**WHAT YOU NEED TO DO**.
Collect the lines of the entries where "text" shows up.

[Web interface edit records]
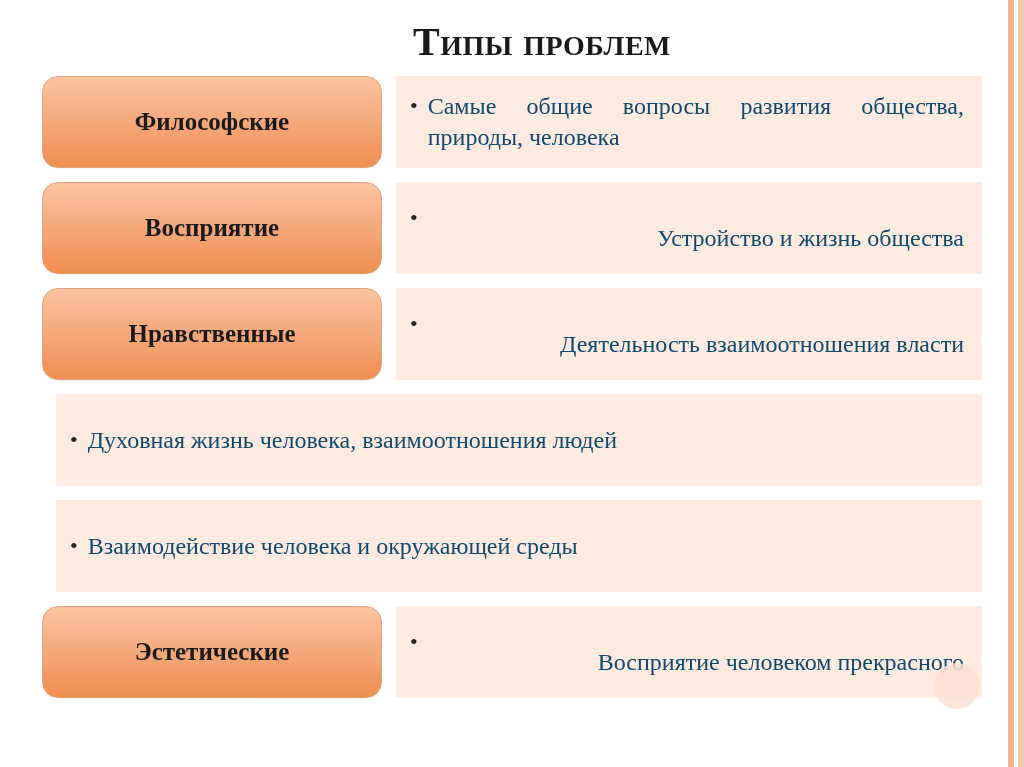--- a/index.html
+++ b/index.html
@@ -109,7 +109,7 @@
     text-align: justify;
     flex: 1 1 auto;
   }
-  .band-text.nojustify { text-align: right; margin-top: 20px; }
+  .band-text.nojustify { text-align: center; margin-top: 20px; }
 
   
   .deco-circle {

**COMPLETED EXERCISE**.
     text-align: justify;
-  .band-text.nojustify { text-align: right; margin-top: 20px; }
+  .band-text.nojustify { text-align: center; margin-top: 20px; }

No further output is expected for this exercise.